■ Travail à faire
D'après le document source, à partir de quel siècle les congés payés ont-ils été légalisés dans beaucoup de pays occidentaux?

::: Document source

Psycho comment ne pas culpabiliser quand on ralentit le rythme en ete

«Sans moments de repos quotidiens, notre cerveau aura plus de mal à apprendre et à s’adapter aux événements de la journée. [...] Le repos fait donc partie intégrante du travail.» - Sarah Bezençon, psychologue FSP

© GETTY IMAGES/MALTE MUELLER

Toute l'année, on ne rêve que d'une chose: s'allonger au soleil sur une serviette moelleuse avec un livre, les orteils en éventail, notre to-do list exilée dans un tiroir fermé à double tour. L'idée est à faire pleurer d'envie, surtout quand le stratus de novembre se dépose sur notre humeur comme un rideau gris. Alors pourquoi, le moment venu, est-il si laborieux de décrocher totalement? Pourquoi culpabilise-t-on, même par 35 degrés, de ne pas avoir fait le ménage ou d'avoir repoussé notre cours de spinning pour se reposer au frais?

La question s'avère plutôt complexe, surtout en été, saison des vacances et de la farniente. Car parfois, c'est dans les moments d'oisiveté qu'on réalise à quel point notre quotidien est effréné, à quel point nous peinons à accepter l'idée de rien faire. Oui, il s'agit bien de l'accepter, sans s'autoflageller lorsqu'une journée n'a pas donné lieu à douze pots de confiture maison, une séance de yoga, un cours en ligne et un repassage de chemises.

«J’ai l’impression que cela vient d’un apprentissage acquis très tôt, à l’école ou au sein de notre famille, explique la psychologue FSP Sarah Bezençon. Nous sommes conditonné-e-s par un grand nombre de pressions différentes pour être des agents de production. Cela représente également un héritage social, sachant que les anciennes générations étaient formatées pour travailler à longueur de temps et que, dans beaucoup de pays occidentaux, les congés payés n’ont été légalisés qu’au XXe siècle.»

::::::
::: Données enregistrées

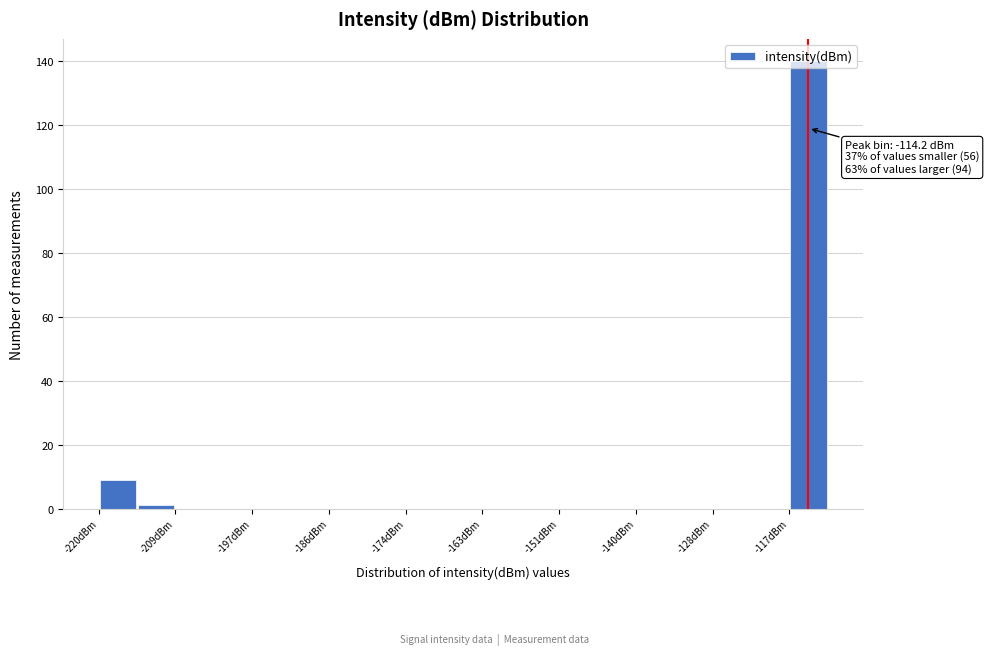

Read against the x-axis, roughly where is the centre of the tallest bar?

-114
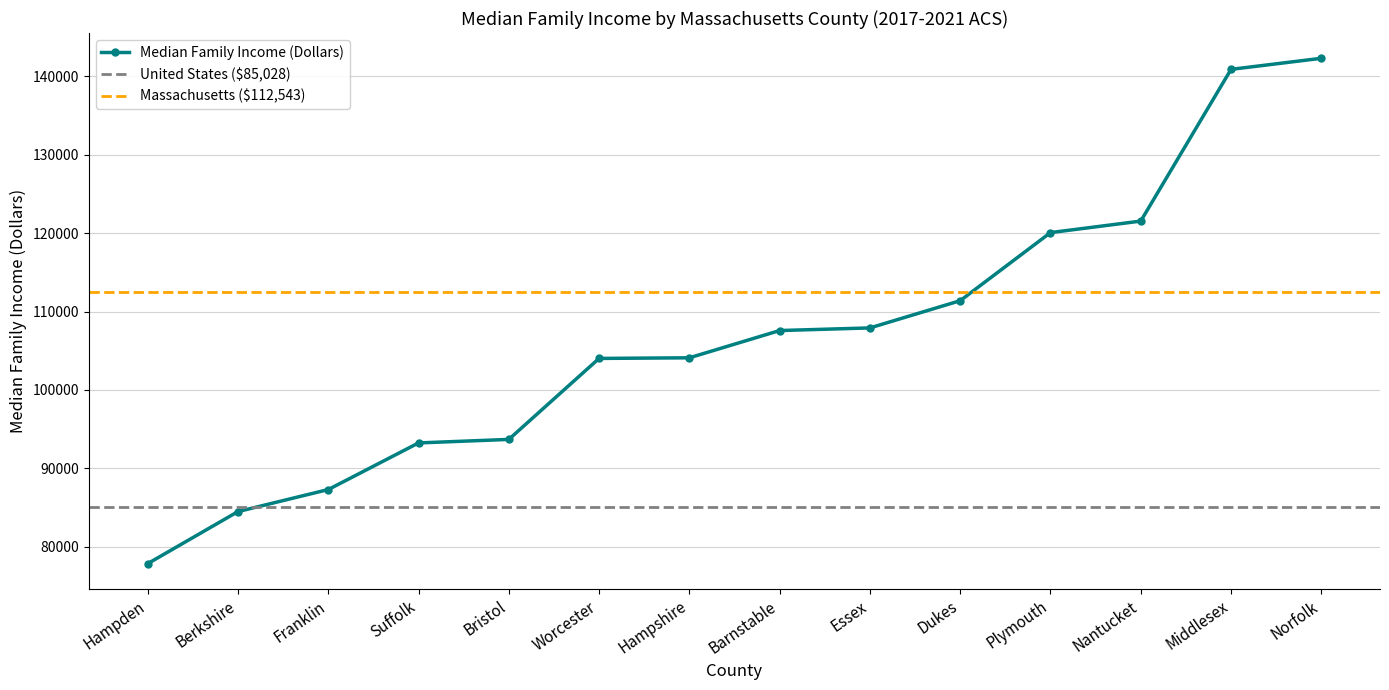

Is it true that the value at Barnstable is 55896?

False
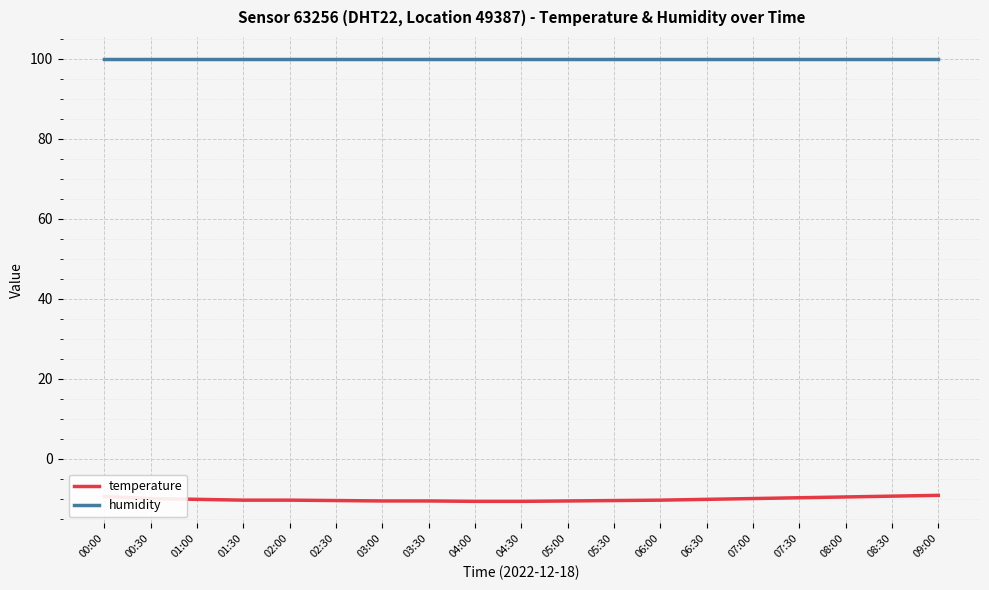

What is the smallest value displayed?

-10.6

::::::

■ Réponse
Au XXe siècle.